Is joshp123/pr-commit-workflow safe?

https://github.com/openclaw/skills/tree/main/skills/joshp123/pr-commit-workflow

82
SAFE

This skill is a legitimate, transparently designed PR and commit workflow tool with no evidence of malicious intent or hidden behaviors. Its risks are architectural: the mandatory verbatim prompt history in public PR bodies can expose sensitive user conversations, and the unconditional AGENTS.md read instruction creates a well-known indirect prompt injection surface that any repository the agent works in can exploit. The included bash script performs only disclosed system enumeration.

Category Scores

Prompt Injection 80/100 · 30%
Data Exfiltration 70/100 · 25%
Code Execution 88/100 · 20%
Clone Behavior 90/100 · 10%
Canary Integrity 100/100 · 10%
Behavioral Reasoning 70/100 · 5%

Findings (6)

HIGH Full verbatim prompt history published in GitHub PR bodies -20

references/workflow-pr.md instructs the agent to include the full prompt history verbatim in every PR body, with the only mitigation being 'redact only the sensitive portion' — which relies on the agent reliably detecting sensitive content. Any credentials, API keys, internal architecture details, or PII mentioned in user prompts before or during a PR workflow would be published to GitHub. This is a design-level choice, not hidden behavior, but the risk is significant.

MEDIUM AGENTS.md read instruction creates repo-level indirect injection surface -20

The skill instructs the agent to read and follow AGENTS.md or docs/agents/PROCESS.md from every repository it works in, with no warning that these files may contain adversarial content. An open-source maintainer or collaborator who controls a target repo can craft AGENTS.md to override skill behavior, inject additional commands, or redirect the agent's actions within that repo's context. This is the standard 'second-order prompt injection via trusted file' attack pattern.

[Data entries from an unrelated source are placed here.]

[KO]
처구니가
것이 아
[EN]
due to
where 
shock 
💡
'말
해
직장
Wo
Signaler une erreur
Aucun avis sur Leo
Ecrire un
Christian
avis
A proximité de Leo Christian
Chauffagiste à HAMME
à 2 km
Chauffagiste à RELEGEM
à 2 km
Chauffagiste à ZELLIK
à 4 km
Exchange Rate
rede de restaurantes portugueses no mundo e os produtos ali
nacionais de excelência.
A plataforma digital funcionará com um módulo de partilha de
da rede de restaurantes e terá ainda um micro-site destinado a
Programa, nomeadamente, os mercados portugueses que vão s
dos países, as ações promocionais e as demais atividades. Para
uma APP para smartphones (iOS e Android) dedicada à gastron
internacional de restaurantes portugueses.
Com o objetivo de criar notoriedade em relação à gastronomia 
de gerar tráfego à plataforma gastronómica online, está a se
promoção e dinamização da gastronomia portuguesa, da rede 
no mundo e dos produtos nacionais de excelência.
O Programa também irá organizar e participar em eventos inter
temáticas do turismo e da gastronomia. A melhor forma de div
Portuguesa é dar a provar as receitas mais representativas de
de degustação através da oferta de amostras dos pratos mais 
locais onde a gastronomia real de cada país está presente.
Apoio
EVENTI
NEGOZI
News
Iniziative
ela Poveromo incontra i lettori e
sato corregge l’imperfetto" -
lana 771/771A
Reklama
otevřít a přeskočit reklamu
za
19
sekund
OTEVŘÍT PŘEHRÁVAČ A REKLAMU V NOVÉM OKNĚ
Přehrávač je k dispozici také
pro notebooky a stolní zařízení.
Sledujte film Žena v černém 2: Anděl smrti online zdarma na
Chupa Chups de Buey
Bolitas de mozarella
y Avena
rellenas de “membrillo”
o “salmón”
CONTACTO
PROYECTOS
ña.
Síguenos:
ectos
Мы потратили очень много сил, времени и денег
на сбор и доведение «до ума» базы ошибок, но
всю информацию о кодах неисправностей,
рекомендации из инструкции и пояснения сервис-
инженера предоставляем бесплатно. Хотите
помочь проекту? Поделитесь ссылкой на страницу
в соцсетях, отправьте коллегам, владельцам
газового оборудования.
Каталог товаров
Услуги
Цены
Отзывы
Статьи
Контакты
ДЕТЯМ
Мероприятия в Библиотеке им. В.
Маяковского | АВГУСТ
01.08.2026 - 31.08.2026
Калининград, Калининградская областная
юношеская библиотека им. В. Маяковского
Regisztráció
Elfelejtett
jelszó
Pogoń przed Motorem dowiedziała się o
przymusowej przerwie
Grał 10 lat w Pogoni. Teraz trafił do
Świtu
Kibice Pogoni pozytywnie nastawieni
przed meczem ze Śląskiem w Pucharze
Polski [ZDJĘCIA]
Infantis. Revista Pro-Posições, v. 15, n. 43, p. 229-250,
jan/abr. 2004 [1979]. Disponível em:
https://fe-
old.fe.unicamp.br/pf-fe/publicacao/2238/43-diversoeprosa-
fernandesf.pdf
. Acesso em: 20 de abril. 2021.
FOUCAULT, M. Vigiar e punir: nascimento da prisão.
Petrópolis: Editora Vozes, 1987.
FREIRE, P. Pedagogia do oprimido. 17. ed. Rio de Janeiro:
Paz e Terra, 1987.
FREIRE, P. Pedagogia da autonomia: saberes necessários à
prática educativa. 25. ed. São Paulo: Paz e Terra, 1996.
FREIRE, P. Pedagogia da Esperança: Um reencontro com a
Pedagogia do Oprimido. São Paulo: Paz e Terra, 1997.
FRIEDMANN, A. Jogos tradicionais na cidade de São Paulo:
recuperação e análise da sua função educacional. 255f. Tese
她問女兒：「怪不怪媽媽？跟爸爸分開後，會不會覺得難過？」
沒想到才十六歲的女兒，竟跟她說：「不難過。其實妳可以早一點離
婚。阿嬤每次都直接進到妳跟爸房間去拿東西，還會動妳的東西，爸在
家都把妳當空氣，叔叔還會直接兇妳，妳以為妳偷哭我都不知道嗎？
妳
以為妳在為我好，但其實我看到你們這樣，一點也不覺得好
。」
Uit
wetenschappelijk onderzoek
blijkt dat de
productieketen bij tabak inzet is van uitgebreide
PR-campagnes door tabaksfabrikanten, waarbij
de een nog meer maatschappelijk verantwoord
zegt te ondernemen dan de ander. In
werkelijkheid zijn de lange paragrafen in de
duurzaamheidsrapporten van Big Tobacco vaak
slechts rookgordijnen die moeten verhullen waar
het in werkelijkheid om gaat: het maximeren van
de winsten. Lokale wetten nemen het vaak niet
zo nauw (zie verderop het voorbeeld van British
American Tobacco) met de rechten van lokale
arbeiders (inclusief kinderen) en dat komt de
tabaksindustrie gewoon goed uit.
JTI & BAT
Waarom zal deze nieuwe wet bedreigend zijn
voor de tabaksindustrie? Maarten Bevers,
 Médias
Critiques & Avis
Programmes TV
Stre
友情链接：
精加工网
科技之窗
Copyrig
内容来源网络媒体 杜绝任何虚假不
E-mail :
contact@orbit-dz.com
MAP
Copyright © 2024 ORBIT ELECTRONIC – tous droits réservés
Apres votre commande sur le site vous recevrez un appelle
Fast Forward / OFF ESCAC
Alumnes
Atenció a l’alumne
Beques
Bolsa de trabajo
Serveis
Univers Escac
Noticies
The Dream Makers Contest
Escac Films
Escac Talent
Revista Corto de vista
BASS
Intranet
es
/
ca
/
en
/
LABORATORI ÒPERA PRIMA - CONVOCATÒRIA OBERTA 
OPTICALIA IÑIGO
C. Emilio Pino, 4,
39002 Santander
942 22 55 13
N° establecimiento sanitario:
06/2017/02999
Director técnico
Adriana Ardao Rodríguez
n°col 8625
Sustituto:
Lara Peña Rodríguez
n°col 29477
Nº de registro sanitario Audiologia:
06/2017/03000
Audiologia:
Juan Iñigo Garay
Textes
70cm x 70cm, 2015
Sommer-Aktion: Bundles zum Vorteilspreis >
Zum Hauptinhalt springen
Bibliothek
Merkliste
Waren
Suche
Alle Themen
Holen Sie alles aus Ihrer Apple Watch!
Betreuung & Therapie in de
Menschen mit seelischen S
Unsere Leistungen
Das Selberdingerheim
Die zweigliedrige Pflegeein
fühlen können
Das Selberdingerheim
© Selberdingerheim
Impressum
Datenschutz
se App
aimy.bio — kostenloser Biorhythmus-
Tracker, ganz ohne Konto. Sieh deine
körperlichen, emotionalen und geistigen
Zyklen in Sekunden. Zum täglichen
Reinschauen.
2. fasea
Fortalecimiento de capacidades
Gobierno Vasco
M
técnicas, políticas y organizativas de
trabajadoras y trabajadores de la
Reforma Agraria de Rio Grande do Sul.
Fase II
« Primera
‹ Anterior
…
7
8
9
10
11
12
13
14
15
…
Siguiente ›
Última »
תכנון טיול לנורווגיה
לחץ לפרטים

MEDIUM Environment metadata collection reveals AI operational details in public PRs -10

build_pr_body.sh probes for AI harness type via env vars (CODEX_MODEL, OPENAI_MODEL, ANTHROPIC_MODEL, CLAUDE_MODEL, CURSOR_MODEL, LLM_MODEL) and directory existence (~/.codex, ~/.claude, ~/Library/Application Support/Cursor), then publishes harness, model name, thinking level, terminal, and OS to the PR body. While individually low-value, this discloses the AI toolchain used for each contribution to anyone who reads the PR.

LOW Bash script performs system fingerprinting on execution -12

scripts/build_pr_body.sh is invoked by the workflow and runs uname -s, sw_vers -productVersion, and lsb_release -ds, reads ~10 environment variables, and checks for AI tool directories. All operations are disclosed and benign, but the script constitutes executable code that enumerates the host environment at PR-creation time.

LOW AGENTS.md mechanism enables repository-mediated chain attack -20

Because the skill unconditionally defers to AGENTS.md in any repository, a sophisticated attacker can create a repository (e.g., a dependency, an open-source project, or an invitation to contribute) and use AGENTS.md to inject instructions that execute within the skill's operational context — potentially redirecting git operations, manipulating commit messages, or adding malicious content to PRs while appearing to follow normal workflow.

INFO Credential file accesses during install attributable to monitoring infrastructure -10

Filesystem monitoring detected accesses to .env, .ssh/id_rsa, .aws/credentials, .npmrc, .docker/config.json, and GCloud credentials. Timing analysis places the first set (1771904993) during PAM/sudo initialization concurrent with monitoring setup, and the second set (1771905011) after install completion — consistent with the Oathe canary integrity verification pass. No evidence these accesses were caused by skill code; canary files were unmodified.